Other Directorships & Interlocks
| Company | Role | Committee Roles | Notes |
|---|---|---|---|
| — | — | — | No current public company directorships disclosed for Unanue. |
| Talent & Compensation Interlocks | — | — | Committee reports no interlocks/insider participation among members; no Item 404 relationships for members other than Ballester. |
Expertise & Qualifications
- Deep operator experience in consumer food distribution, sales and marketing across Puerto Rico and U.S. markets; aligns with Popular’s commercial and consumer banking base.
- Brings market knowledge of Popular’s two main geographies (PR and U.S.) to Board oversight of strategy and customer growth.
Equity Ownership
| Metric | Amount | Notes |
|---|---|---|
| Total Common Shares Beneficially Owned (as of Mar 11, 2025) | 133,312 | Includes 75,731 shares held by his mother; Unanue disclaims beneficial ownership over those 75,731 shares. |
| Percent of Class | <1% | 69,338,987 shares outstanding as of Mar 11, 2025. |
| Restricted Stock Outstanding (12/31/2024) | 36,657 | Subject to transfer restrictions until director retirement; vests at retirement under legacy grants. |
| RSUs Outstanding (12/31/2024) | 22,328 | Deliverable post-retirement per selected distribution schedule. |
| RSUs Outstanding (3/11/2025) | 19,652 | Aggregate RSUs at that date under director program. |
| Ownership Guidelines Compliance | In compliance/on track | Directors must hold 5x annual retainer within 3 years; pledging/hedging prohibited. |
Governance Assessment
- Alignment signals: Independent since 2010; service on Audit and Talent & Compensation provides oversight of financial reporting and pay risk; compensation mix is equity-heavy (100% of 2024 compensation in stock awards, with retainer taken in RSUs), strengthening shareholder alignment; complies with 5x retainer ownership guideline (Board reports all directors in compliance/on track).
- Engagement: Board/committee attendance at 89%+ and participation in executive sessions support effective oversight; no public-company overboarding (no other public boards disclosed).

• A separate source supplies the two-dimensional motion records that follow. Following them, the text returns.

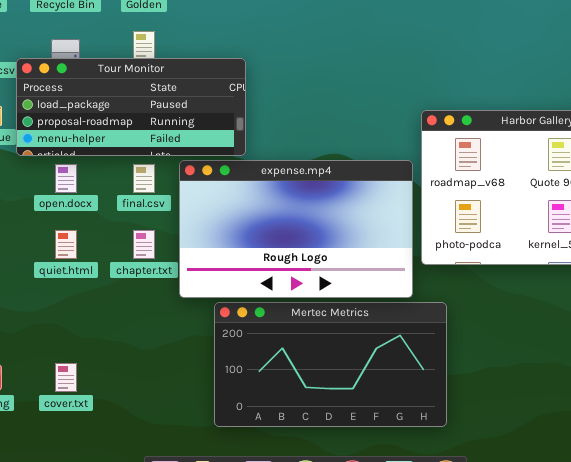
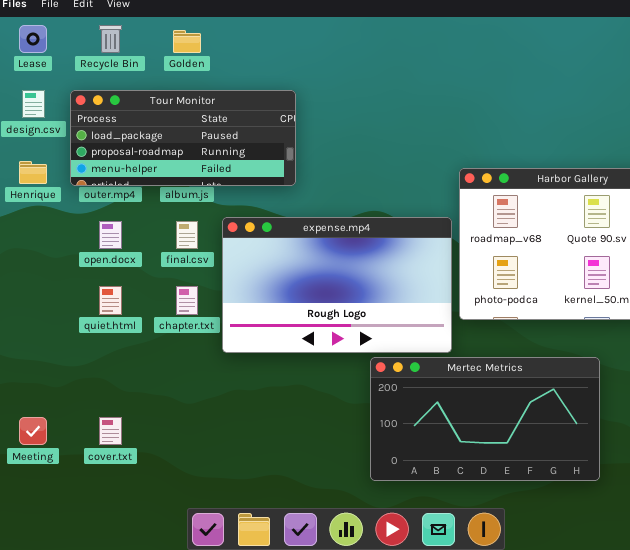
Tour Monitor: [16,58,246,156] -> [70,90,296,186], moved
Mertec Metrics: [214,302,447,427] -> [370,357,600,481], moved

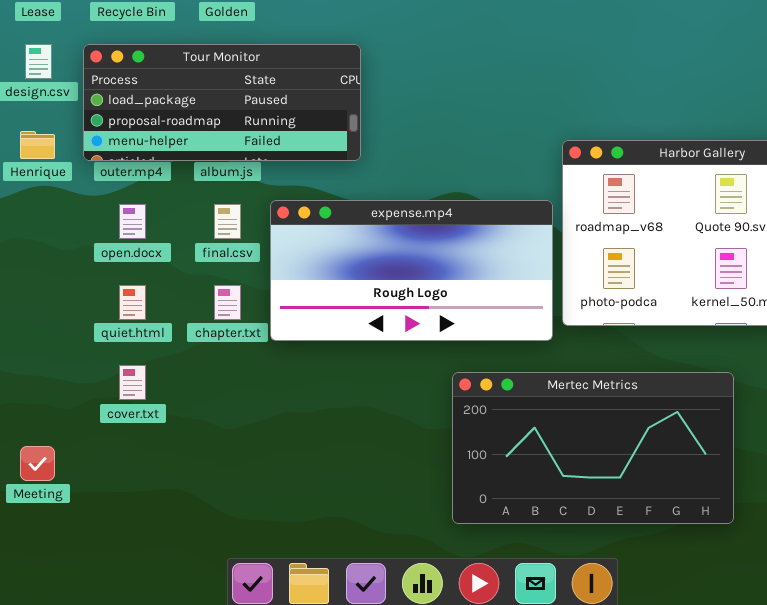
expense.mp4: [222,217,452,353] -> [270,200,553,341], resized
cover.txt: [99,417,122,445] -> [119,365,146,400], moved

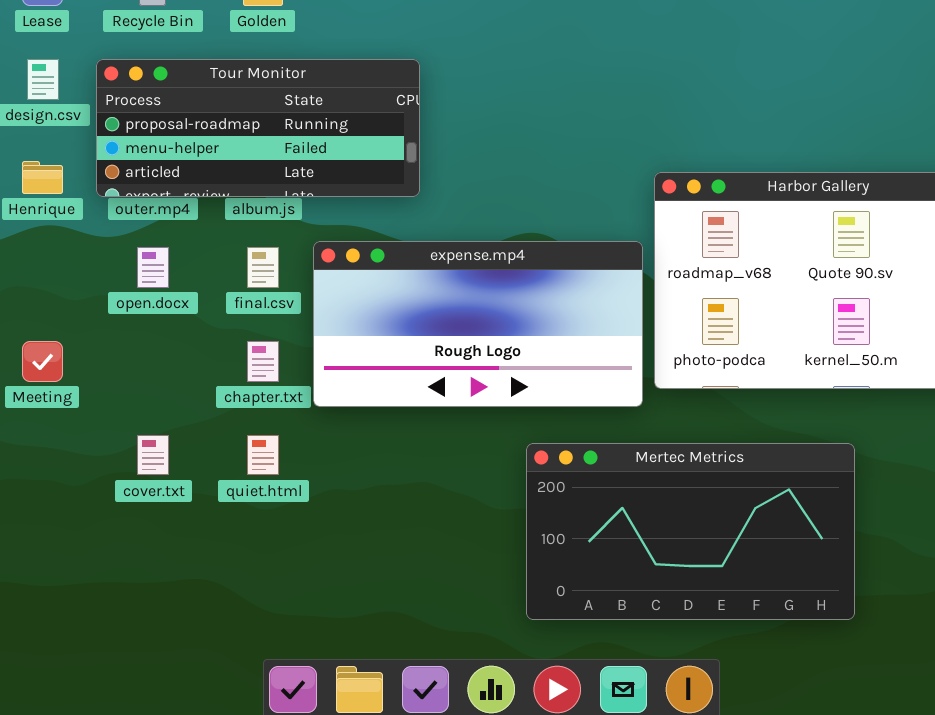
Tour Monitor: [83,44,361,161] -> [96,59,420,197], scrolled down 1 row
quiet.html: [119,285,146,320] -> [247,435,279,475], moved
Meeting: [20,446,55,481] -> [22,341,63,382], moved

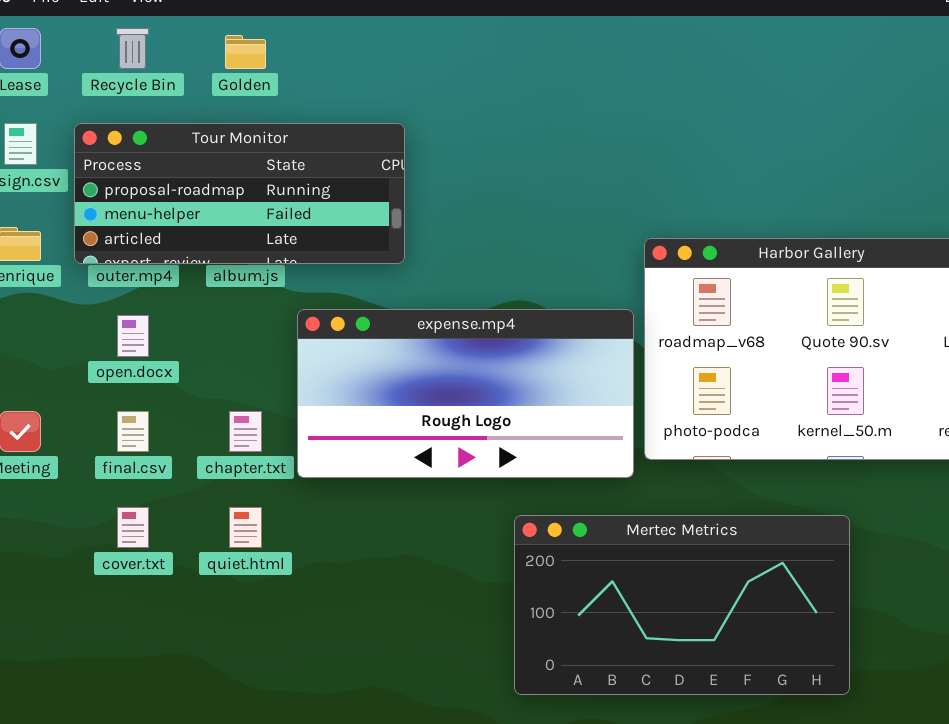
final.csv: [247,247,279,288] -> [117,411,149,452], moved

- Conflicts/related-party exposure: No Item 404 related-party transactions disclosed for Unanue; committee interlocks report clean for members other than Ballester; corporate policy routes any related-party matters through disinterested Audit Committee review.
- RED FLAGS: None disclosed—no pledging/hedging, no director-specific related-party transactions, no meeting absenteeism issues; note long tenure (since 2010) may prompt ongoing refreshment considerations, mitigated by annual Board/committee/individual evaluations (third-party facilitated in 2024).
Context: Shareholder say‑on‑pay support was strong at 95.6% in 2024, reinforcing confidence in compensation governance (relevant to Talent & Compensation oversight where Unanue serves).